For the first time, cyclical stock Micron Technology (MU) announced a $10 billion buyback program in fiscal 2018. A stock buyback program generally happens for a profitable company with stable cash flow, like Qualcomm (QCOM) and Intel (INTC). A stock buyback program from a cyclical company like Micron, which enjoys strong cash flows during cyclical upturns and suffers from negative cash flow during downturns, comes with its own risks and rewards.
The current bearish environment on Micron presents the company’s management with an opportunity to buy back as much as 20% of the outstanding shares from the $10 billion budget and improve its EPS by ~25%. If a company reduces the share count, the earnings would be divided among fewer shares, increasing EPS. However, for a cyclical stock like Micron, a buyback could have a compounding impact on both profits and losses.
Micron’s buyback—the bear case
Bears expect Micron’s earnings to fall as the company is hit by the cyclical downturn. If the company’s EPS fall to zero, a share buyback makes no sense since there would be no EPS accretion. In the worst-case scenario, if the company reports negative EPS, the buyback would compound the losses with each share bearing a larger loss due to reduced share count.

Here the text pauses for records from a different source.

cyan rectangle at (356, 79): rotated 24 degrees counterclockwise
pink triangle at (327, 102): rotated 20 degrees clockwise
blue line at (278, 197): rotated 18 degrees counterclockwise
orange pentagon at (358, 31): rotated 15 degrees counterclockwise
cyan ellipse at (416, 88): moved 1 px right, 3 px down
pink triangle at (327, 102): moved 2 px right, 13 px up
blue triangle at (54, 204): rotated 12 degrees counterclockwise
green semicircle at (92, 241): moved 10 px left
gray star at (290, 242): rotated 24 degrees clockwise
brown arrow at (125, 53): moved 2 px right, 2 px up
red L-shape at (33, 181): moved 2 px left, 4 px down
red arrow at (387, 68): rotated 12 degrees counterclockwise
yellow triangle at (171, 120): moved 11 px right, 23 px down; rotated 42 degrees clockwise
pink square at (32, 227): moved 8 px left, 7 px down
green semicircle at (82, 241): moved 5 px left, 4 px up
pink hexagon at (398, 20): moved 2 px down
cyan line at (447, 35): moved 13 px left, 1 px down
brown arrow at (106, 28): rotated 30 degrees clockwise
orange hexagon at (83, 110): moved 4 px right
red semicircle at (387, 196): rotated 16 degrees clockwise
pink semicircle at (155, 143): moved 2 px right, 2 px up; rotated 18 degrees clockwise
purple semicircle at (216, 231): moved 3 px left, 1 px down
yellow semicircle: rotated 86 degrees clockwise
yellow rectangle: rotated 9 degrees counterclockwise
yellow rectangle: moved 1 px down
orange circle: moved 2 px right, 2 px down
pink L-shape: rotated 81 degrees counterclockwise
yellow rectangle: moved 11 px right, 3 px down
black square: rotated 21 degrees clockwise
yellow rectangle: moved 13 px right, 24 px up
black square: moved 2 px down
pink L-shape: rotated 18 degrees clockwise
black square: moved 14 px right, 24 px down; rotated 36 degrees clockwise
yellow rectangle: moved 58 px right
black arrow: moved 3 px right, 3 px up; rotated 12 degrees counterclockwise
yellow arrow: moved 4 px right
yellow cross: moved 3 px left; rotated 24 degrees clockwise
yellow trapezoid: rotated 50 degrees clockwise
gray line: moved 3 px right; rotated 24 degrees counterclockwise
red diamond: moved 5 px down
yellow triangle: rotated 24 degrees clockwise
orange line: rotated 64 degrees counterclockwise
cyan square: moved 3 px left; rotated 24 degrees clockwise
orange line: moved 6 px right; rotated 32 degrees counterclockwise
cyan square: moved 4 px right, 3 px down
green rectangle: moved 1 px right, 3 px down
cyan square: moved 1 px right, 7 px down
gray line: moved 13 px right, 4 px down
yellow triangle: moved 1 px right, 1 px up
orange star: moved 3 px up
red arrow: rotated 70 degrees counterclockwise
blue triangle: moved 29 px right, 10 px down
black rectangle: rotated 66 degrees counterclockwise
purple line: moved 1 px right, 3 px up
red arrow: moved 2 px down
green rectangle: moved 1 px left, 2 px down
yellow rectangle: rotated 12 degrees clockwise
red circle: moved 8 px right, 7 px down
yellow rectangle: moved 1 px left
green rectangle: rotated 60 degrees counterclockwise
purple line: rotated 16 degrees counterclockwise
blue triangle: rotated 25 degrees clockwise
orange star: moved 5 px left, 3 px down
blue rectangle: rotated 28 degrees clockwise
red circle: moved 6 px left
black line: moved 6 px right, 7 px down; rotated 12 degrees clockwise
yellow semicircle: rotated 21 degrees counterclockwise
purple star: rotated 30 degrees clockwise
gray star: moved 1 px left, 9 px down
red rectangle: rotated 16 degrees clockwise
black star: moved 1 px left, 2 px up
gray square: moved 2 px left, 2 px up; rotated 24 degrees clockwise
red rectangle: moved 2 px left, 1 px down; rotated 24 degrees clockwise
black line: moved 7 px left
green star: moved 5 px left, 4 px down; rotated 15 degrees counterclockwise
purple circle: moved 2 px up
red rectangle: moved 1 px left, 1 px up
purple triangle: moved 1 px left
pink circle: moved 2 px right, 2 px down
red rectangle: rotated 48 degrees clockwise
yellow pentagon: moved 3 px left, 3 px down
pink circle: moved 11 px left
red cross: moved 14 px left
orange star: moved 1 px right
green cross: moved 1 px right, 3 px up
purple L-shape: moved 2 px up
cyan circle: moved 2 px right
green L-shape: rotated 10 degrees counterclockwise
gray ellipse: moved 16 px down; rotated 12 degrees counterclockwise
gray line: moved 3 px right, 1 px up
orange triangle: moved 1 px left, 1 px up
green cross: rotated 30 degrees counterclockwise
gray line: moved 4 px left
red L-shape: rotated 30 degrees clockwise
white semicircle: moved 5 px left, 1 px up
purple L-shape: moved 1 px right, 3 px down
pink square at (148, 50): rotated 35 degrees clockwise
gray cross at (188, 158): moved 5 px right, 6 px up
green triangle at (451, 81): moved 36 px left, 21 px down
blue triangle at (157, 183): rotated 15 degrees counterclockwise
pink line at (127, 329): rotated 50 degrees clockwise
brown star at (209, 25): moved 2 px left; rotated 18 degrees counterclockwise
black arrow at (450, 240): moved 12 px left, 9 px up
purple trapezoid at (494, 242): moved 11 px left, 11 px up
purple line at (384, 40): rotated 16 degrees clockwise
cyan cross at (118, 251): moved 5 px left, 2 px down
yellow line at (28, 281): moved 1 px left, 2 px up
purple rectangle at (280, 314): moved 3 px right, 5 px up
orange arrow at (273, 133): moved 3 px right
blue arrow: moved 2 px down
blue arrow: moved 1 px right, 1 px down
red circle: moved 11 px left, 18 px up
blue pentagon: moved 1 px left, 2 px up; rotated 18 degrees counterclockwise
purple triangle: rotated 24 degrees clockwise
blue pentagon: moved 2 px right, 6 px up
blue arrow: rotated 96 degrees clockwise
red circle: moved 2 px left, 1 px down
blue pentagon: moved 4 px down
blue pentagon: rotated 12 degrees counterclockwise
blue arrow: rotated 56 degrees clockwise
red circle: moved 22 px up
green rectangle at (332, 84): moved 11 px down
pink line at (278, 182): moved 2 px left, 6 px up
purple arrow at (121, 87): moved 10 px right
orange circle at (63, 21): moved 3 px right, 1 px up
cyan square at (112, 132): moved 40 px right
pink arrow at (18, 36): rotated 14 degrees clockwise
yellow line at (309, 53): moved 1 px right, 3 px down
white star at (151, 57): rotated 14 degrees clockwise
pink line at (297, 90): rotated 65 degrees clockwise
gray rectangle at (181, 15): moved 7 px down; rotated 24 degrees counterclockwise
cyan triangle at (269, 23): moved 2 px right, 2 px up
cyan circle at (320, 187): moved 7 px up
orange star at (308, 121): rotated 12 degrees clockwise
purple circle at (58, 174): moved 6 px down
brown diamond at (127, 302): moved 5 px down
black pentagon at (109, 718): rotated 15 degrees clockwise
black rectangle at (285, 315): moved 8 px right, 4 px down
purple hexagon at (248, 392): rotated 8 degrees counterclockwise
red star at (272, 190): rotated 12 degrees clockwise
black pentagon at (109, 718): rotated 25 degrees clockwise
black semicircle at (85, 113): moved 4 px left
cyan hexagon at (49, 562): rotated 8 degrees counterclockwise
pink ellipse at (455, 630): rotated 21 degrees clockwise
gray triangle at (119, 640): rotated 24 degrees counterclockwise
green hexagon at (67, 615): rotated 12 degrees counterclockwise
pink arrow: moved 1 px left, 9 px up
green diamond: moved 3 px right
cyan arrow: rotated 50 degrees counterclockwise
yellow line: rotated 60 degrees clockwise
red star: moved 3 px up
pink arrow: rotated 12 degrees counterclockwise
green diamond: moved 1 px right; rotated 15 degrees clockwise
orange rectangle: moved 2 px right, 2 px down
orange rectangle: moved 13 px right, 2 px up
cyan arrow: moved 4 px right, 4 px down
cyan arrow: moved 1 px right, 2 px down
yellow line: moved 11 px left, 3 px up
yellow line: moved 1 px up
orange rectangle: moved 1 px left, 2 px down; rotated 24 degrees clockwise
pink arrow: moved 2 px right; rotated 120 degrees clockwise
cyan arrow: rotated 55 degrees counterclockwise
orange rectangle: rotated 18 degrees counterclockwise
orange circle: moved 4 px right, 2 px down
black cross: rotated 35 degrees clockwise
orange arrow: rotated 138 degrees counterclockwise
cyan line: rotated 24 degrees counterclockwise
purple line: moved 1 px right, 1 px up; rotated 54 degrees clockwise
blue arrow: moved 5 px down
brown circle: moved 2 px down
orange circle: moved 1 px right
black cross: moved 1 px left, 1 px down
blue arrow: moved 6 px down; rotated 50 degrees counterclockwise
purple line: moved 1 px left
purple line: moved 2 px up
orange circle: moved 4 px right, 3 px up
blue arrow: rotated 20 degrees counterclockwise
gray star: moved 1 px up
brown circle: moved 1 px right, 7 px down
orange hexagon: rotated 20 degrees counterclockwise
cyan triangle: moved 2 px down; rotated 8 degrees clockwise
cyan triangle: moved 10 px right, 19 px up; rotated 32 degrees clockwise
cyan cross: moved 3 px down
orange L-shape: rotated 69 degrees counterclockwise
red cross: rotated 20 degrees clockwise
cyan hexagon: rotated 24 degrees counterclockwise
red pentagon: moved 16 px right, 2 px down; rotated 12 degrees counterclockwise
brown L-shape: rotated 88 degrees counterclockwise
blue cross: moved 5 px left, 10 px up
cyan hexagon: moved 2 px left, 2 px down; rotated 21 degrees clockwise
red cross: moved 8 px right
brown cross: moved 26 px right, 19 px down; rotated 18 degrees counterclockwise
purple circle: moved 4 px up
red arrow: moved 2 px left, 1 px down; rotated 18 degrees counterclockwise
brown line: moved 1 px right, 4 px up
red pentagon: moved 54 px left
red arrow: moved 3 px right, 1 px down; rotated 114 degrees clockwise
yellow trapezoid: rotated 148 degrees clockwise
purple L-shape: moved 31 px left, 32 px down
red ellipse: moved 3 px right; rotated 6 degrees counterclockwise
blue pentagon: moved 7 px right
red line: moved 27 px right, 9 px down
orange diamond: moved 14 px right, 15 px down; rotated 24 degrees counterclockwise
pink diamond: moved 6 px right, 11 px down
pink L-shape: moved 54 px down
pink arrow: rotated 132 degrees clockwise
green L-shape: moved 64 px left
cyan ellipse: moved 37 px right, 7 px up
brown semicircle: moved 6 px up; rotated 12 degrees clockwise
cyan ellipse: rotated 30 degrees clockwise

To a bear, Micron is better off keeping the cash in the balance sheet or paying off a one-time hefty dividend to shareholders instead of spending it on buybacks.
Micron’s buyback—the bull case
A bull expects Micron’s earnings to revive in the long term as memory prices stabilize. The company can buy back more shares from its current budget, thereby lowering the share count significantly. Once it returns to positive cash flow, the EPS accretion will compound.
Micron is a risky investment, but this risk comes with its own compounded rewards. If investors are bullish on Micron’s long-term growth prospects, they should keep a watch on the stock price and buy when the stock bottoms out.